Required action — Continue the mailing-list message below, which discusses referencing SVG patterns through the CSS element() function, starting after its final line.

Text under study —
▬▬▬▬▬▬
Ok, good to hear it's desired functionality. My point was that it's quite  
easy to create a DOM that you can't normally get through just parsing an  
html document. You wouldn't need to use CSSElementMap if you used js to  
create and insert an <svg:pattern> element, a simple 'id' attribute should  
be enough for element() to be able to reference it and I don't think that  
the <svg:pattern> element would occupy any space in the layout in that  
case. However I agree that using CSSElementMap is probably better and more  
convinient if you are using script anyway, but the CSS rules would perhaps  
be slighty more clear than if the svg fragment was outside the document.  
In Firefox if you with -moz-element() reference an <svg:pattern> that has  
no <svg> parent then it doesn't render as a background, which is another  
reason for me asking. I think it's clear that it must work from the way  
the spec is currently written.

An example using svg with CSSElementMap might be nice to have, especially  
since the referenced definition of CSSElementMap doesn't seem to allow svg  
fragments outside the document to be found this way:

[[ Each entry in the CSS ID overrides list, while it is in the list and is  
either in the Document or is an img, video, or canvas element, defines a  
CSS element reference identifier mapping the given name to the given  
Element. ]]

Also the reference to the whatwg html5 specification (for CSSElementMap)  
isn't listed in the references section.

>> In svg, if you had a <pattern> inside a <metadata> it wouldn't render
>> either, and same if it wasn't inside a <defs>. None of the paint servers
>> render by themselves in svg. It would be enough to set display:none on  
>> the
>> <svg> parent.
>>
>> [[In SVG, the descendants of a <defs> element are also considered to  
>> not be
>> rendered. Other host languages may define additional ways in which an
>> element can be considered not rendered.]]
>>
>> That makes it sound like SVG isn't allowed to change what is considered  
>> as
>> "not rendered", and I'm not really convinced that <defs> is the only  
>> case.
>> I'd suggest making the <defs> part a note, and also "s/Other host
>> languages/Host languages/".
▬▬▬▬▬▬
Provided records —
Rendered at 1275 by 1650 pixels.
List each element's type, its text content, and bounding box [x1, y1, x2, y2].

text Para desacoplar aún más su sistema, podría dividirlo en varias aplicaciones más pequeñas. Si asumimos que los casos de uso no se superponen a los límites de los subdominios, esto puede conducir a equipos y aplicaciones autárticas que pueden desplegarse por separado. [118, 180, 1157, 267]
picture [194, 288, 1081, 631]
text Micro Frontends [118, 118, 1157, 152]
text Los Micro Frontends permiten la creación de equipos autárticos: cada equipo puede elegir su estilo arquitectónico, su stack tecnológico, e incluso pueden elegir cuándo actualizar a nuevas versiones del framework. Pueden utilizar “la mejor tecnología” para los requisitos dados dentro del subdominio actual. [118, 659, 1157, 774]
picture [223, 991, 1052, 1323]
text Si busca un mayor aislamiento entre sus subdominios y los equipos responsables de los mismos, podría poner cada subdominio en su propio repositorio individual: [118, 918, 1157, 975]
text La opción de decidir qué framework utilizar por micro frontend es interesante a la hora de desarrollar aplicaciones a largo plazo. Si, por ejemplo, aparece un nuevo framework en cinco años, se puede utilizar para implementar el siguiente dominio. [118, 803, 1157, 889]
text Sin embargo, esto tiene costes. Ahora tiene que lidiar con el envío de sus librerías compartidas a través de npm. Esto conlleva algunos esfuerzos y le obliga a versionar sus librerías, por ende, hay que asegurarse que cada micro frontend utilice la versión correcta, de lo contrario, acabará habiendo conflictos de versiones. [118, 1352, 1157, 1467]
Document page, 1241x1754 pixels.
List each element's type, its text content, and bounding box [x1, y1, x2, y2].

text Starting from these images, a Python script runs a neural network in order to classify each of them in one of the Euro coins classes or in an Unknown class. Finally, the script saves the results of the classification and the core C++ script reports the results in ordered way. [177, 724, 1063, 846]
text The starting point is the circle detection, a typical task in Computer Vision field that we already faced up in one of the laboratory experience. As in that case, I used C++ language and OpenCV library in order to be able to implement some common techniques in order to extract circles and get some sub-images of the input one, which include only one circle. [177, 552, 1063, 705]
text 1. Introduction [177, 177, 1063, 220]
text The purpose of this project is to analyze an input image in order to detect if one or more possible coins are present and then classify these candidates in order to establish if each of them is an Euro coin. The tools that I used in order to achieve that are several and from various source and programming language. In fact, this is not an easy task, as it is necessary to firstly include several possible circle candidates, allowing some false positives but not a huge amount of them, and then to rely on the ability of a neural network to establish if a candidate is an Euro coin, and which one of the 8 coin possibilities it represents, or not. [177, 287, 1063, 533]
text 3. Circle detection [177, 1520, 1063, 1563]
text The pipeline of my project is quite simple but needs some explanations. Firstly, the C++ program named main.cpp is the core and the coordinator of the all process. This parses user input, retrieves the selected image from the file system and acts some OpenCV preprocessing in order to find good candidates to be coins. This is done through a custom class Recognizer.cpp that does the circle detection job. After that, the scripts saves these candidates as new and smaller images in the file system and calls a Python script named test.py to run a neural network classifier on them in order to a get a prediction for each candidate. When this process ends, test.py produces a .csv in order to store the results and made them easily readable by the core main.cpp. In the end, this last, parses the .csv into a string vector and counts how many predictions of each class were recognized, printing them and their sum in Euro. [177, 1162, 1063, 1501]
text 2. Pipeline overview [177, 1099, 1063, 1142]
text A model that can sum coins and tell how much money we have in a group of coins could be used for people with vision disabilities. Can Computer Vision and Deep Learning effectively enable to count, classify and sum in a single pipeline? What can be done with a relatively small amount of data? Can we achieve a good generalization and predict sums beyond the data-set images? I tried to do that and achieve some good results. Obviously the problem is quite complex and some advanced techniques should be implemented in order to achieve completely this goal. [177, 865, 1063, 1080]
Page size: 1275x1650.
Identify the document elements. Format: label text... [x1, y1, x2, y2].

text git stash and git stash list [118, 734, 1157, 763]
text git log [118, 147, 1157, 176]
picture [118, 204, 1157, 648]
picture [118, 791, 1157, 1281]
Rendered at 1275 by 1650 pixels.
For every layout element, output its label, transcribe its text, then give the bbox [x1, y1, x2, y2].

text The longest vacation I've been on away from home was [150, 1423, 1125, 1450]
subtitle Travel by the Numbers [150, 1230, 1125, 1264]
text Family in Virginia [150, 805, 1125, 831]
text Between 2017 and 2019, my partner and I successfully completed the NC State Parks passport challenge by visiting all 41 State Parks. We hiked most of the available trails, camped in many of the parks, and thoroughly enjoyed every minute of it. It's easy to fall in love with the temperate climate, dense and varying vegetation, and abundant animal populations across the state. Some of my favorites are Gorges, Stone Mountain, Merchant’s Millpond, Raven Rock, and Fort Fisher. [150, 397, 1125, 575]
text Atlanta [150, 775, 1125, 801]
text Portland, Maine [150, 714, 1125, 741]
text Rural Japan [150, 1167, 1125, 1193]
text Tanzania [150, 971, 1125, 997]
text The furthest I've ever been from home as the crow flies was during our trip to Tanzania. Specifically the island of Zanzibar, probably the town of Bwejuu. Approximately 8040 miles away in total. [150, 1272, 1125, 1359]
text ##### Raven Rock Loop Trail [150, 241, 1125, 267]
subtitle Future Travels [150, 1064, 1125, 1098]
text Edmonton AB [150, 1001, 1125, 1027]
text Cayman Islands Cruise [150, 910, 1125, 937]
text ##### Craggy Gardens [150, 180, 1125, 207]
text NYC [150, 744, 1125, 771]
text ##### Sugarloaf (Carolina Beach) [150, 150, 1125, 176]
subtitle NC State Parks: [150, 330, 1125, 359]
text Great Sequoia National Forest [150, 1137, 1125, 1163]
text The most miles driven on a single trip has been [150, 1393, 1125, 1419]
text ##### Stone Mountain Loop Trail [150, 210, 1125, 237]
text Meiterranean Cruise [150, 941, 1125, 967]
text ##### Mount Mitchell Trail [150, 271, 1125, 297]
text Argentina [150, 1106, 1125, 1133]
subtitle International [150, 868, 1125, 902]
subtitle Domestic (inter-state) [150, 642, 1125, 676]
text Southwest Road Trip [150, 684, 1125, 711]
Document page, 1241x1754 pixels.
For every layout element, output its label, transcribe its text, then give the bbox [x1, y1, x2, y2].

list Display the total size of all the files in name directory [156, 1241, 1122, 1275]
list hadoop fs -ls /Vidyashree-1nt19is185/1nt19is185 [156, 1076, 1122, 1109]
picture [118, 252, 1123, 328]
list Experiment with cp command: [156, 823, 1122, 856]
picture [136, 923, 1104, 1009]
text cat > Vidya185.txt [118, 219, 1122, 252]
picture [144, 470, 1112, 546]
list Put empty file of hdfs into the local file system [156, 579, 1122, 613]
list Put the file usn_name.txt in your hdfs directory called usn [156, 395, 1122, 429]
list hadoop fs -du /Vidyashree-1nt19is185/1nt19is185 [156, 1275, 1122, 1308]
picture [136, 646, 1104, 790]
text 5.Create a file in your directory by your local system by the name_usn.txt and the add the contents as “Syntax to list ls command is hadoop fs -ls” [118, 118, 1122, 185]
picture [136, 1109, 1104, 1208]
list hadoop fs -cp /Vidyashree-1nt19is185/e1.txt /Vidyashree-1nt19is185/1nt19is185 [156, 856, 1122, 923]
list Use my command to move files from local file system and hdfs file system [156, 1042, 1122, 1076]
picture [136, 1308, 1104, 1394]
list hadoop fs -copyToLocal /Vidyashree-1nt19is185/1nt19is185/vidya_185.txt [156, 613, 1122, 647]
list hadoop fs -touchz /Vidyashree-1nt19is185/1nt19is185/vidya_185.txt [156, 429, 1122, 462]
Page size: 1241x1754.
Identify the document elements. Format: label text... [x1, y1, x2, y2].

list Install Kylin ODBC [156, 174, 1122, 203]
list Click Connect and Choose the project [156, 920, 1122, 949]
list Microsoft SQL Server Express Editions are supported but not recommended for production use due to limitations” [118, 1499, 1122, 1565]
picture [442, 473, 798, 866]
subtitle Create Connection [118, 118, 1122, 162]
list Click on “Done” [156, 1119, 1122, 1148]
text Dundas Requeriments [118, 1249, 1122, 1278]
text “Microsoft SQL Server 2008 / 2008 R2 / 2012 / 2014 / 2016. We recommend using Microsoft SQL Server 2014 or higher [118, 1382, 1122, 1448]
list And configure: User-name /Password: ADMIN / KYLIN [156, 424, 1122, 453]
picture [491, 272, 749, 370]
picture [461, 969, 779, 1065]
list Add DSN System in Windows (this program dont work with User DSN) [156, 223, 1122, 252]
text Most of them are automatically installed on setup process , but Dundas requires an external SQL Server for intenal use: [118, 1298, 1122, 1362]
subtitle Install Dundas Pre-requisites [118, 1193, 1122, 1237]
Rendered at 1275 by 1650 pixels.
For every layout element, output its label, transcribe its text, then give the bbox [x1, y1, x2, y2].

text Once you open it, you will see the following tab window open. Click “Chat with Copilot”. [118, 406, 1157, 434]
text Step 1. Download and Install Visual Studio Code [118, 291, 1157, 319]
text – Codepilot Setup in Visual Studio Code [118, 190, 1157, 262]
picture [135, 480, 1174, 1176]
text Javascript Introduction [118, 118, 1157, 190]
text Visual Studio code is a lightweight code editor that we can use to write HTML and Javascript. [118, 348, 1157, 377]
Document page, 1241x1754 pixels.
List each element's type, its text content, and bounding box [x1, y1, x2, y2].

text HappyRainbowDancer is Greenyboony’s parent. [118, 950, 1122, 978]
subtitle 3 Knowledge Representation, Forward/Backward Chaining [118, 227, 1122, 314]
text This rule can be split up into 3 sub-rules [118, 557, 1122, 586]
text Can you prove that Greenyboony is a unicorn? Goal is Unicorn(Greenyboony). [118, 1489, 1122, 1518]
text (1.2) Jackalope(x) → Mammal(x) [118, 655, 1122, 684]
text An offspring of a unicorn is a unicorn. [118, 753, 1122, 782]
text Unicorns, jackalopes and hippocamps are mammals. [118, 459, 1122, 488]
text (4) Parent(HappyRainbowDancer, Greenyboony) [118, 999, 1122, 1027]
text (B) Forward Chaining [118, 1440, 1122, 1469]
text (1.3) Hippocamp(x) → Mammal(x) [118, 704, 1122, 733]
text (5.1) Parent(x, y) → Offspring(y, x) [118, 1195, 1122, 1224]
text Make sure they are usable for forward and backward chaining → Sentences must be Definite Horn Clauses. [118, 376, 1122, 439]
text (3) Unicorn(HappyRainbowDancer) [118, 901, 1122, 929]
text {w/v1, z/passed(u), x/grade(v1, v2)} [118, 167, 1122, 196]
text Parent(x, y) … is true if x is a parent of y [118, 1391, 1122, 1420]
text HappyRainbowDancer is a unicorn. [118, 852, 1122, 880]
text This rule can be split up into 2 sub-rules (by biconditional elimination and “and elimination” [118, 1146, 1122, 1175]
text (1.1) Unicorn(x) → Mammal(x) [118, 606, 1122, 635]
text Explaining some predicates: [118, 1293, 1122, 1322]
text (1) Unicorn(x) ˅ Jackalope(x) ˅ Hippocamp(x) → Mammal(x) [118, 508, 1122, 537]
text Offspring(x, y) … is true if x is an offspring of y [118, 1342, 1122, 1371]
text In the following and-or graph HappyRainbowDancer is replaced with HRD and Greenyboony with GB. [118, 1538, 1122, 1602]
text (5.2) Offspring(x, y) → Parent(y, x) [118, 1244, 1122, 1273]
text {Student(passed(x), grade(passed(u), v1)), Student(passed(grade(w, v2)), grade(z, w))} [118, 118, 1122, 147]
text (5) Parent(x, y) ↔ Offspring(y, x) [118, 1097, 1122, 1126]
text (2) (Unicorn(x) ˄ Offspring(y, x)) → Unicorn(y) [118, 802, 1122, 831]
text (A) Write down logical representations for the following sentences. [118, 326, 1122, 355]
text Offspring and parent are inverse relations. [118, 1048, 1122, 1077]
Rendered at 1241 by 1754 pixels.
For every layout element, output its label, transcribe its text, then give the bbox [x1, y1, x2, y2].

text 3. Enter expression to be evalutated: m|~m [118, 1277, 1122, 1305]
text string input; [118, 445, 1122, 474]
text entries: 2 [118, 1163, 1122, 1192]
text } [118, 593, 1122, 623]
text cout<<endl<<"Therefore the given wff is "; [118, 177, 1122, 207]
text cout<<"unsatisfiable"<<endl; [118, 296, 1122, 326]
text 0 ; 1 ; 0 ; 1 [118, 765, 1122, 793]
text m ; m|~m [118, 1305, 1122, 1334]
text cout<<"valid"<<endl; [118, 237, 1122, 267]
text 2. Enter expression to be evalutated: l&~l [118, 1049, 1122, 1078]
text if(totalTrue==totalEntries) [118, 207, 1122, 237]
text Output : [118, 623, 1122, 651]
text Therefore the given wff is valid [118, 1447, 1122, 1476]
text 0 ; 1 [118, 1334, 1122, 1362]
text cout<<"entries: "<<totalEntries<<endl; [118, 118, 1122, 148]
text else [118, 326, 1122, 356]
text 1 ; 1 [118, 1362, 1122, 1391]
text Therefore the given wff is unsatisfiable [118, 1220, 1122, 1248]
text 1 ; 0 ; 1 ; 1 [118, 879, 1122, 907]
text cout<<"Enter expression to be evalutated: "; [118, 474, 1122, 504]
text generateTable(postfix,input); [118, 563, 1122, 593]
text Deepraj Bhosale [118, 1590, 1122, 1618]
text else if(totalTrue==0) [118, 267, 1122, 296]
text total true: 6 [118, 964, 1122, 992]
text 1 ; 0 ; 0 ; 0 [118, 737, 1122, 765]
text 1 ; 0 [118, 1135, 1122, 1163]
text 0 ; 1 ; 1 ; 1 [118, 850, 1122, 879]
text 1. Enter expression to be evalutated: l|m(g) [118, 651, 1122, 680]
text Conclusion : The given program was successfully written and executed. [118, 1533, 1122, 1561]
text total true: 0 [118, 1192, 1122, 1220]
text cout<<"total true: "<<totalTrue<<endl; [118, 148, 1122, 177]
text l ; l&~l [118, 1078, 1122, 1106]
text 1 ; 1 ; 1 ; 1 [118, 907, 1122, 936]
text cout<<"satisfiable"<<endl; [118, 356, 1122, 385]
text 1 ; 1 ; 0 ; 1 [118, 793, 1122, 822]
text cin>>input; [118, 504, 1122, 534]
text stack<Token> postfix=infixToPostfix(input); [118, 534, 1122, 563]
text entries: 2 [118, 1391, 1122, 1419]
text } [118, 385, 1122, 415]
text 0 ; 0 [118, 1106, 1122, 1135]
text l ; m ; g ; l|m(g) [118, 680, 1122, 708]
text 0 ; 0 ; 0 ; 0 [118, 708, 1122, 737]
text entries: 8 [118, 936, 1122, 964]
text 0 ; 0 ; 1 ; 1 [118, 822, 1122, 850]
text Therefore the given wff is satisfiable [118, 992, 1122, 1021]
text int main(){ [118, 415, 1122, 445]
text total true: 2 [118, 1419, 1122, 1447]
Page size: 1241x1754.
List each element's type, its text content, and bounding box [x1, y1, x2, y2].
▬▬▬▬▬▬
Result below —
>
> Good point.  I've editted the paragraph you quoted to:
>
> # Host languages may define additional ways in which an element
> # can be considered not rendered; for example, in SVG, any descendant
> # of a <code>&lt;defs></code> element is considered to be not rendered.
>
> Is this acceptable?

Yes, that's fine.

>> In http://dev.w3.org/csswg/css3-images/#paint-sources:
>> 1. Please define what the 'painting area' that is referred to in the
>> defintions of userSpaceOnUse/objectBoundingBox is.

It looks a bit better, but it's confusing to use the top/left of a the  
'concrete object size' since that's just a width and height, not a  
position, right?

>> 2. In the definition of userSpaceOnUse please clarify how width and  
>> height
>> are setup.

That particular comment came from Dirk Schulze, so if he's happy with the  
changes you've made then you can consider this point addressed.

>> 3. Please consider using the term "user coordinates" instead of "user
>> units", and for clarity please add a link to the definition of each term
>> (just to be clear on whether it's an svg term or a css term).
>
> I have done all of these.  Let me know if the edits are okay,
> particularly for #3.  If they're not, please give me the correct
> incantations.  ^_^

Thanks, that looks better.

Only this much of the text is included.